Вайдилёнис зыркнул на меня. Тюремная решетка поднялась.
— А как ты мыслишь назвать — это самое?
— Что означает — это самое?
— Ну, вопрос. Если хочешь знать, все стихотворение — сплошной вопрос.
Я молчал, позвякивая банками. Вот точно так ударяли тарелки в описанном мною оркестре.
— Плохи твои дела. Не сердись, но это намного хуже того, что писалось в Каунасе, когда ты еще владел собой. Не стану утверждать, что утрата корней для поэта означает крах. Однако ты жонглируешь образами. Без всякого смысла. Хитрая уловка, последствия неврастении. Можешь не принимать мои взгляды: но сейчас нельзя печься только о себе. Главная забота — народ. Я не требую от тебя эпигонства. Что ж, пиши о себе. Но не забывай: интеллектуальная неврастения и декаданс — тождественны.
— Складно вещаешь. Точки, запятые, все расставлено. Жаль, не умею стенографировать. Иначе бы вывесил твои слова на доске приказов, — проговорил я, больше не звякая консервными банками.
— Стараешься быть ироничным. Ирония относится к разряду патологии. Ты видел деревья, покрытые трутовиками? Вот они — это ирония. Но зато разве они здоровы?
И Вайдиленис осторожно потрогал свою знаменитую прядь. Руки у меня повисли плетьми, на пальцах гирями висели консервные банки.
— Сейчас мы призовем с тобой судью. — я кивнул на фотографию Майрониса. — Может, вот его? Хотя боюсь, осудит он тебя. Как актера, декламирующего своим това-рищам-артистам. Тебе следовало декламировать там, в Литве, в лесу. И тебя бы слушали обреченные на смерть. И твой патриотизм стал бы оружием. Здесь же ты в безопасности и получаешь зарплату. Это непорядочно.
В изучающем взгляде Вайдилёниса сверкнула молния. Он поднялся.
— И все-таки я тебя уважаю. За технику письма. «И будет свободна Отчизна!» Надо чуть изменить. «И скоро погибнет Отчизна!» Твоя техника неподражаема. Знаешь, ты мне напоминаешь одного поэта. Зуйку. Помнишь его? Вы оба с ним циники. Хотя, прошу прощения. Ты глупее. Ничего, скоро убедишься, что ты попросту миссионер.

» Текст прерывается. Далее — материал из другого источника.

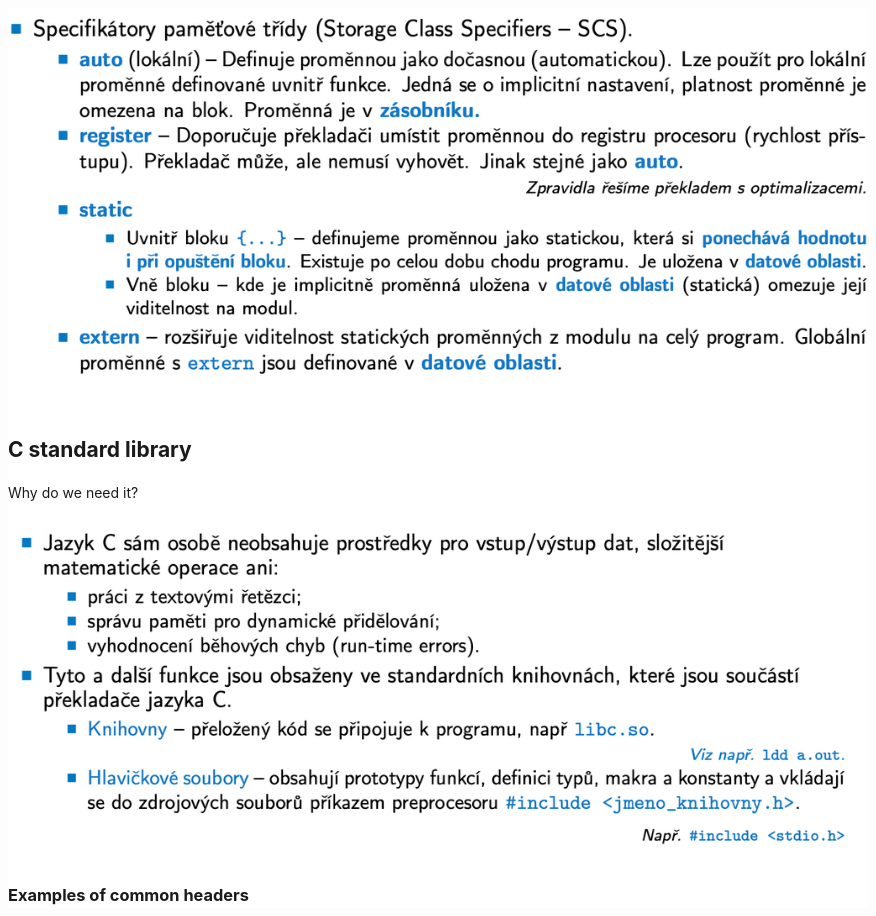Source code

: ![image.png](assets/image%2060.png)

## C standard library

Why do we need it?

![image.png](assets/image%2061.png)

### Examples of common headers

— Вон из комнаты! Немедленно вон! — завопил Вайдилёнис.
Я запустил консервной банкой в окно, той, что была в правой руке. Банка высадила мутное стекло и упала у ног жены бывшего генерала, она как раз проходила мимо.
— Паеты деру-у-у-утся! — разоралась на весь двор генеральша.

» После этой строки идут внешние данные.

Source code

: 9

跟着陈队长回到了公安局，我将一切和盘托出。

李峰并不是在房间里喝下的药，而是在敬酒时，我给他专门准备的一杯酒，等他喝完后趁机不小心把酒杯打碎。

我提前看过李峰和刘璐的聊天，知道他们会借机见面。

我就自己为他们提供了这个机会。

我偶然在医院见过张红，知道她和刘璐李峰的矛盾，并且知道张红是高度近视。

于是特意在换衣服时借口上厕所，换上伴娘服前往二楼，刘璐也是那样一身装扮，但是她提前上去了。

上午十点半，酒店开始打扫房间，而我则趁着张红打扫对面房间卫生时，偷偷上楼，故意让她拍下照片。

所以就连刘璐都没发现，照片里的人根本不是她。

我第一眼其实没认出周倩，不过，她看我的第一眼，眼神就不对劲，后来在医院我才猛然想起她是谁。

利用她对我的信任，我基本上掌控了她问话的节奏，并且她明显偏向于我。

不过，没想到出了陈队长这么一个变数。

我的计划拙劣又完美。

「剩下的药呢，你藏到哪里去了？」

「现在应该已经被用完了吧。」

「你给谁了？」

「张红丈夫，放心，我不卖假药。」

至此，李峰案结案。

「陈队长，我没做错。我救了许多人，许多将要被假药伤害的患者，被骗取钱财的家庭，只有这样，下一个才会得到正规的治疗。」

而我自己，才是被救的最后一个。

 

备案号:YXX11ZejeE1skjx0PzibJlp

Вайдилёнис выскочил за дверь. А я разразился прерывающимся, истеричным смехом.
Рядом стояла кровать, заправленная зеленым одеялом с выдолбленными от постоянного сидения ямами. Как и раньше, на стене висел Майронис. Размахивая импровизированными котелками, я отправился в нашу умывальню. В коридоре сгрудились лагерники.
Потом меня долго обследовали врачи, однако помешательства не обнаружили. Так я очутился в другом лагере.
Антанас Гаршва улыбается. Странно, что я записывал подобные вещи. Зато упустил много важного. Я убил человека, хотел покончить с собой, меня били, я жил в каком-то бессознательном состоянии в Аукштойи Панямуне, затем в Каунасской больнице. Все стерлось из памяти.
Но кое-что следовало бы вспомнить. Тех, кто шагал рядом. Окружающее меня пространство я заполнил зеленым пейзажем Толедо. Я приблизил перспективу. Моя Иосафатова долина размером с комнату. Мое детство, моя юность — все вместилось в эту комнату. Я был слишком мрачно настроен по отношению к своему прошлому. Избрал тот же метод, как и те, кто выжал из прошлого всего лишь элегическую печаль. Правда, у меня было мало слюды. И все-таки она поблескивала где-нигде. Я всегда акцентировал особенность моего взгляда на собственной реальности. Мне было дано не так уж мало времени, когда можно было бороться за себя и победить. Возможно, именно это время и явилось самым важным, и как раз им то и следует заинтересоваться. Наверное, тогда мне удастся вспомнить то, что я пропустил. Мое сознание заполнил зеленый пейзаж Толедо. В темный угол брошена слюда и там посверкивает. Ее нужно собрать и зажать в горсти, как бывает с ключами, которые мы достаем из-под шкафа. А для этого надо лечь на пол, вытянуться во весь рост и сунуть руку под шкаф, пошарить там. Я размышлял сейчас о запертом шкафе, точно так же (и да помогут мне боги) я разрешу проблему завесы.